# 97 Maxima Flex Pipe Replacement



## SpdJunkie (Sep 5, 2012)

hey guys,

i just bought a 97 maxima 5 spd. im not sure if its a gxe, gle, se,, or what. its got the fog lights, white faced guages, and sun roof but i have no clue. anyways i want this car to be a speedy little souped up tuner in the next year or so but first i need it to pass PA inspection haha

but my flex pipe has a crack in it and leaks pretty bad

my dad worked on nissans for years and says i can just buy a flex piece from auto zone for 20 bucks and weld it in myself. but i dont know what part number, or how long or wide the piece needs to be or anything. 

PLEASE HELP!!

thank you


----------



## smj999smj (Jan 1, 2006)

Sounds like an "SE" model by your description. Hopefully you can weld stainless steel, because that's what the front catalytic converter/"Y"-pipe is made out of. Your best bet would be to get under it and measure it to be on the safe side and, while there, make sure you have something there to connect an aftermarket flex pipe section to once you cut off the old one. If you don't, your only choice will be to replace the front converter assy., which is essentially the front Y-pipe. In that case, Rockauto.com offers a Bosal unit for $315+shipping. I've had good experiences with Bosal's converters and exhaust products. They're well made and, most important, fit well! If your local parts store doesn't carry the flex pipe you need, check with Summit Racing; they carry them.

▶ _TASKS TO COMPLETE_
A – In the flex pipe thread, what features does the first poster say the car has?
B – Write out the part of the flex pipe thread starting at "i just bought" and ending at "be or anything.".
C – In the flex pipe thread, what material does the reply say the front catalytic converter/"Y"-pipe is made of?

▶ _EXTRACTED MATERIAL_
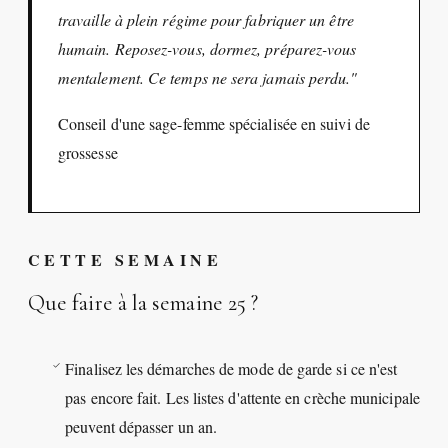
travaille à plein régime pour fabriquer un être
humain. Reposez-vous, dormez, préparez-vous
mentalement. Ce temps ne sera jamais perdu."
Conseil d'une sage-femme spécialisée en suivi de
grossesse
CETTE SEMAINE
Que faire à la semaine 25 ?
Finalisez les démarches de mode de garde si ce n'est
pas encore fait. Les listes d'attente en crèche municipale
peuvent dépasser un an.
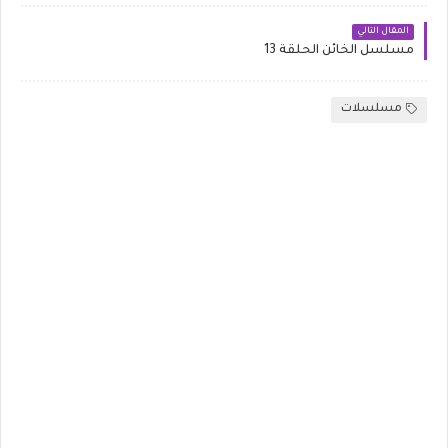
المقال التالي
مسلسل الخائن الحلقة 13
مسلسلات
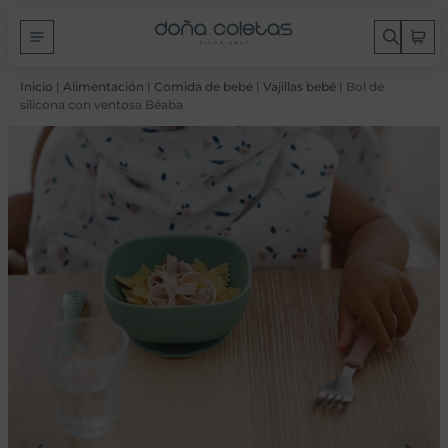
Inicio
|
Alimentación
|
Comida de bebé
|
Vajillas bebé
| Bol de
silicona con ventosa Béaba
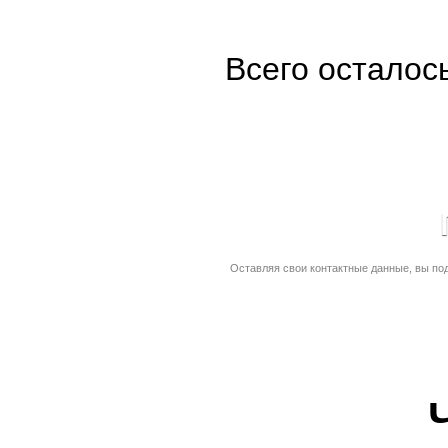
Всего осталос
Оставляя свои контактные данные, вы по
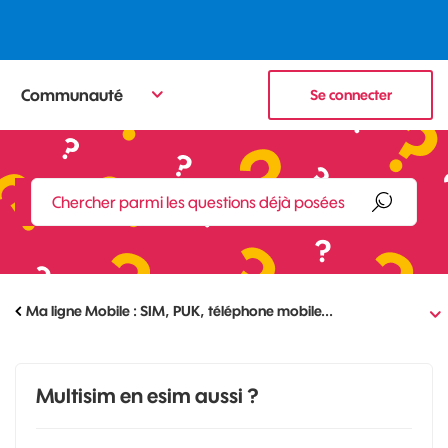
Communauté
Se connecter
Ma ligne Mobile : SIM, PUK, téléphone mobile...
Multisim en esim aussi ?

▶ _ANSWERS FOR EACH ITEM_
A – Fog lights, white faced gauges, and a sun roof.

B –
i just bought a 97 maxima 5 spd. im not sure if its a gxe, gle, se,, or what. its got the fog lights, white faced guages, and sun roof but i have no clue. anyways i want this car to be a speedy little souped up tuner in the next year or so but first i need it to pass PA inspection haha

but my flex pipe has a crack in it and leaks pretty bad

my dad worked on nissans for years and says i can just buy a flex piece from auto zone for 20 bucks and weld it in myself. but i dont know what part number, or how long or wide the piece needs to be or anything.

C – Stainless steel.